What is being asked:
Give the records again exactly. Pictures do not belong in the copy.

(Stored items)

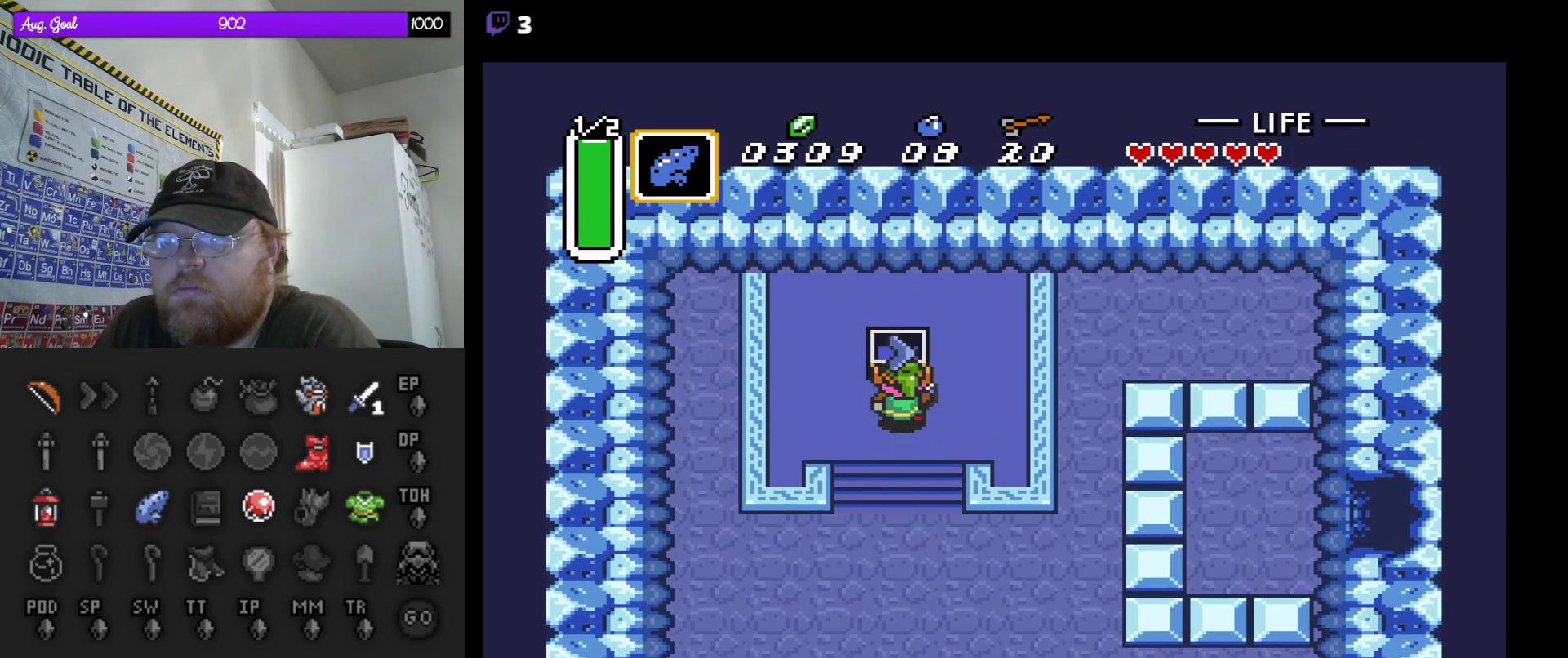
{"dt_ms": 500, "buttons": [], "events": [[117, "DPAD_UP", "up"]]}
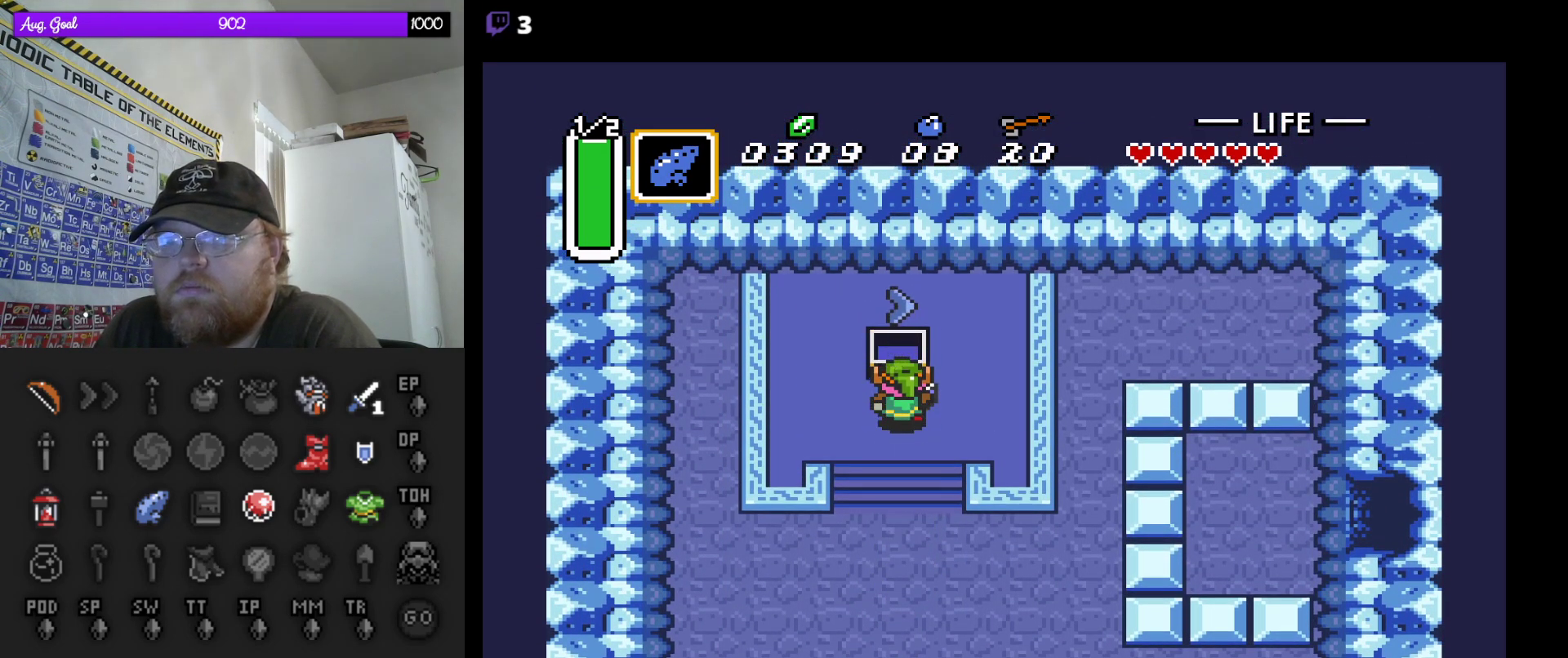
{"dt_ms": 500, "buttons": ["DPAD_DOWN"], "events": [[150, "DPAD_DOWN", "down"]]}
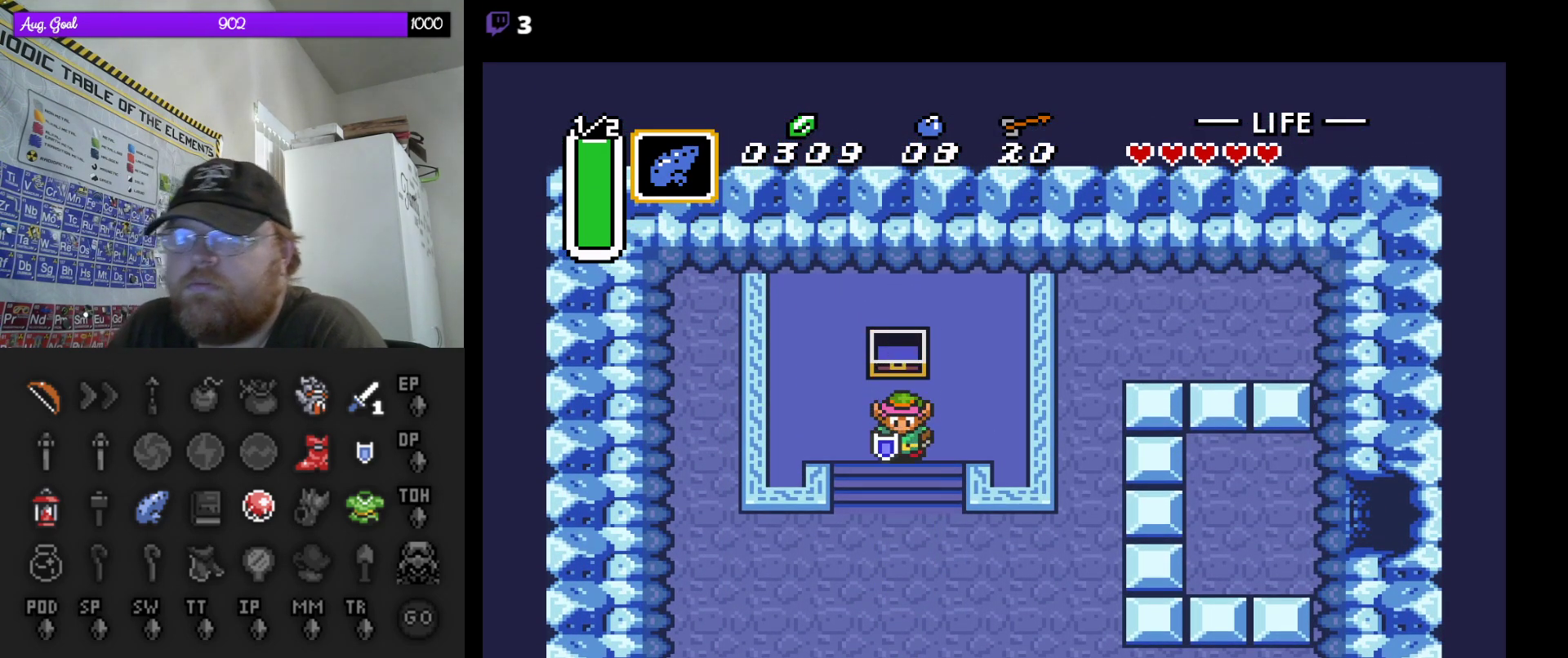
{"dt_ms": 500, "buttons": ["DPAD_DOWN"], "events": []}
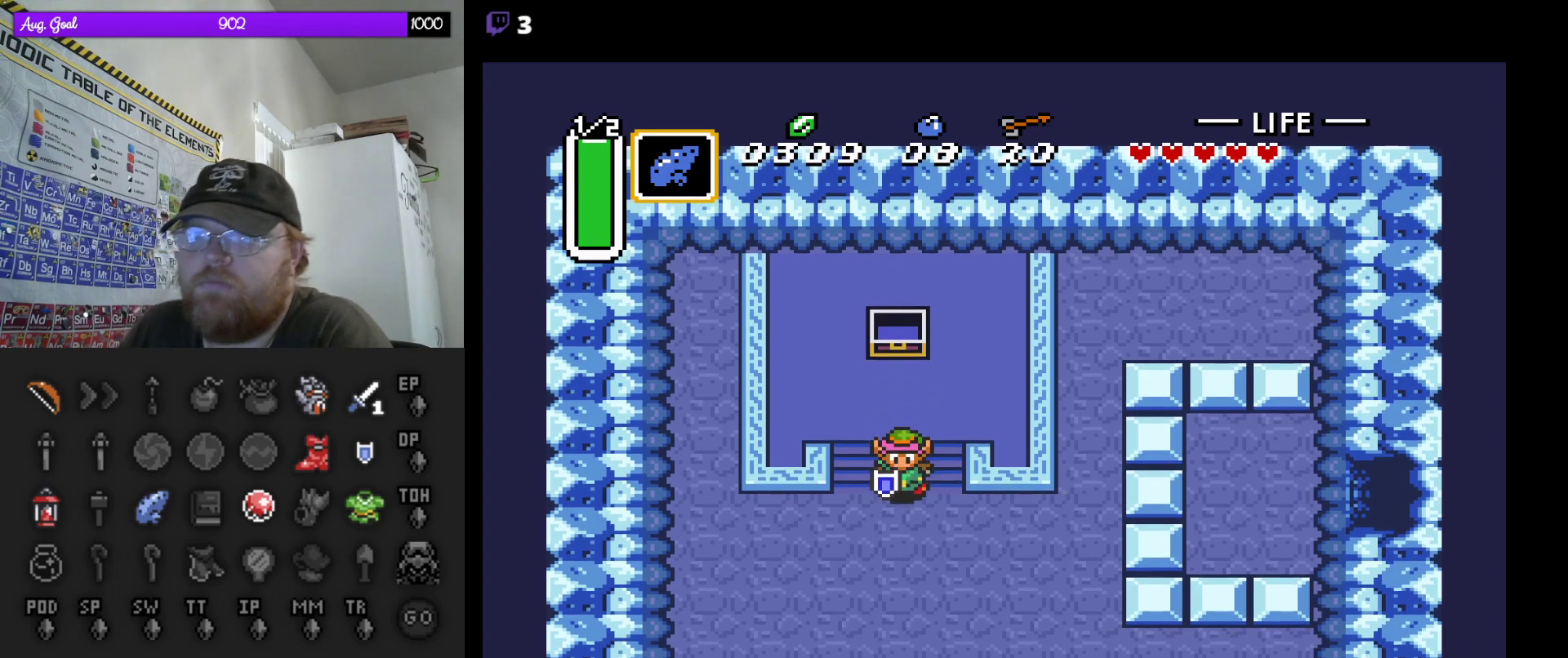
{"dt_ms": 500, "buttons": ["DPAD_DOWN"], "events": []}
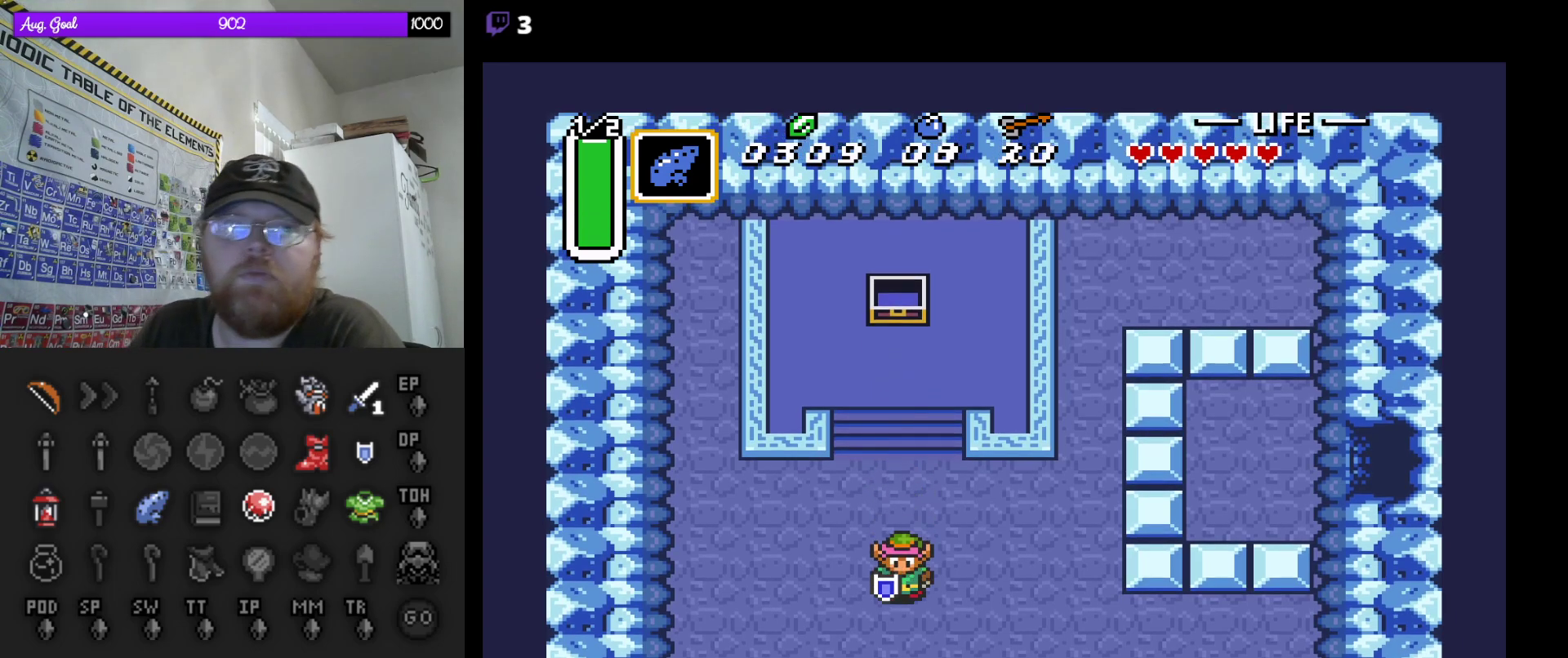
{"dt_ms": 500, "buttons": ["DPAD_DOWN"], "events": []}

Task output:
{"dt_ms": 500, "buttons": [], "events": [[117, "DPAD_UP", "up"]]}
{"dt_ms": 500, "buttons": ["DPAD_DOWN"], "events": [[150, "DPAD_DOWN", "down"]]}
{"dt_ms": 500, "buttons": ["DPAD_DOWN"], "events": []}
{"dt_ms": 500, "buttons": ["DPAD_DOWN"], "events": []}
{"dt_ms": 500, "buttons": ["DPAD_DOWN"], "events": []}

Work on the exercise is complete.